10 Common Small Business Financial Problems and How To Solve Them

1. Keep Accounts Simple

As a startup, you don’t need a complicated accounts system. What you need is a solution that is user-friendly and simple to understand. Having your accounts in place but migrating to a more diverse system later is easier than starting off with a more complex accounting structure than you need.

2. Assess Payment Collection Options

You may have decided to open up a point-of-sale or deal exclusively online. Regardless, you need to know how you’ll be accepting your customers’ money. The most common options are cash-only or accepting credit card payments as well. You can also look into going the extra step with the latest in payment collection – NFC payments. If you’re going the NFC payments route (such as Apple Pay), be sure to look up a reliable credit card processing company that can take care of this side of your business.

3. Investments – Function Over Form

Starting out, the assets you invest in should be the most cost-effective they can possibly be, not the coolest. As an investor in your own company, you want your money to bring back a return that dwarfs your original investment, right? Keep that in mind when you’re eyeing a fancy 1,000-prints-a-minute laser printer when you can make do with an inkjet, or viewing new office digs in the trendy area of town.

4. Team Stability

Don’t waste too much time or too many resources on building the “perfect team”. Perfection can’t be bought, it has to be developed, so work with a stable team you can trust, and empower them with your own passion for making the company a success. If you’re hiring through a recruiting agency, create job descriptions that detail exactly what candidates you need, and try to negotiate a lower rate. 15% is usually a good place to start.
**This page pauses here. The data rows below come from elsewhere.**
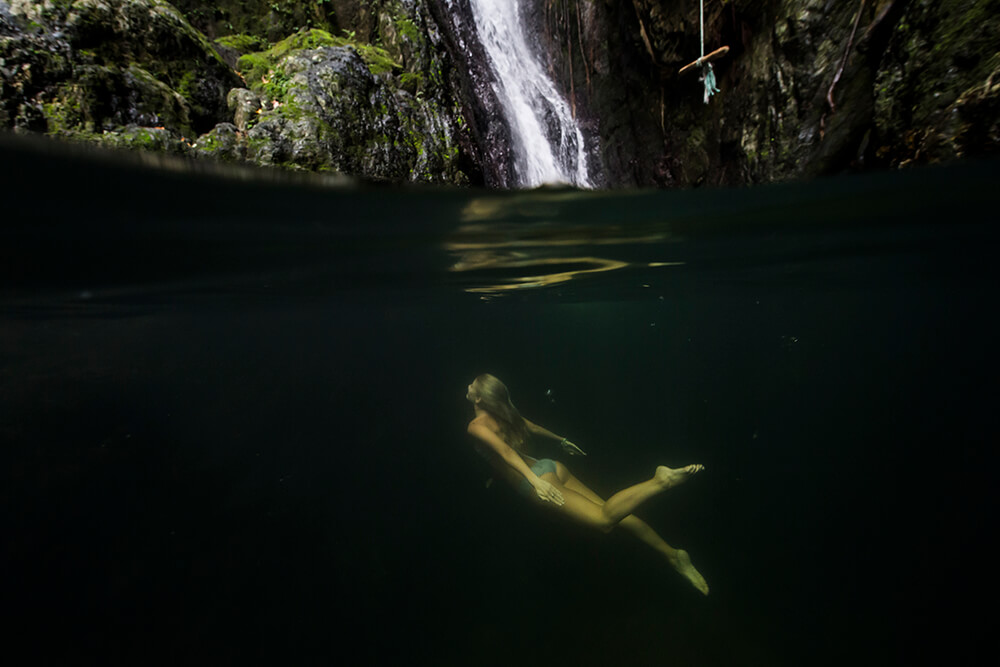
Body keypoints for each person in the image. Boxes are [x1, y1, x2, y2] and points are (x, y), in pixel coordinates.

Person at [466, 373, 709, 595]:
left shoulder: (475, 426)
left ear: (478, 398)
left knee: (604, 521)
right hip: (551, 467)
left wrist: (534, 482)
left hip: (537, 481)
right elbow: (532, 427)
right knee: (616, 514)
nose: (467, 386)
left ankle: (660, 481)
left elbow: (506, 452)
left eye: (471, 385)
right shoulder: (505, 414)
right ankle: (673, 556)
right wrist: (562, 440)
5. Prepare For A Rainy Day

In small businesses and startups, the likelihood of facing financial issues somewhere down the line (based on market conditions) is extremely high. You need to accept this eventuality and plan for it. It’s always better to keep a percentage of your total startup capital set aside in case of emergencies, rather than pouring it all into your business from the get go.

6. Set Financial Goals

While startups take time to get off the ground, you still need to build a timeline for your business. When should you break even? When should you start turning a profit? What should your profit margin be? And when can you afford to hire more team members? Having these (and other such) projections in place gives you direction, as well as benchmarks to evaluate how your business is progressing. For a metric like profit market, it can be helpful to find an industry average to compare to. If you’re starting a restaurant, for example, the average industry profit margin is between 2 and 5%.

7. Understanding Your Taxation

The taxes you incur will vary based on what business you’re conducting, where you’re conducting it, and on what scale. Make sure you know what you’ll owe to the state and federal government before you begin your venture, and include it in your pricing, budgeting and projections plans. IRS.gov is a great resource for everything you need to know about income tax, estimated tax, self-employment tax, employment tax, and excise tax.

8. Track Your Expenditure

You need to spend money to make money, and that’s why it’s critical to log all of your cash flow. Keep track of where you’re spending and how much to make sure your books remain balanced. By closely recording where your money goes, you will also help you figure out where you can cut back. A simple way to try it out is with Personal Capital’s Cash Flow tool.

9. Create Financial Relationships

Establish a friendly connection with bankers, vendors, suppliers and anyone else you will have business-related financial dealings with. These relationships go a long way towards getting you rates and service that go above and beyond normal remits, and each minute and dime you save will help your business grow.

10. Plan Your Next Move

Startups can start slow, implode, or explode. You need to know what you’ll do in every eventuality before you’ve even begun. A business continues to profit or recovers from a crisis only when leadership keeps calm. If you take the time now to plan for the best, or worst, you’ll save yourself from making rash decisions.

Above everything else when you’re starting your own small business, believe in yourself and your idea, and work as hard as you can.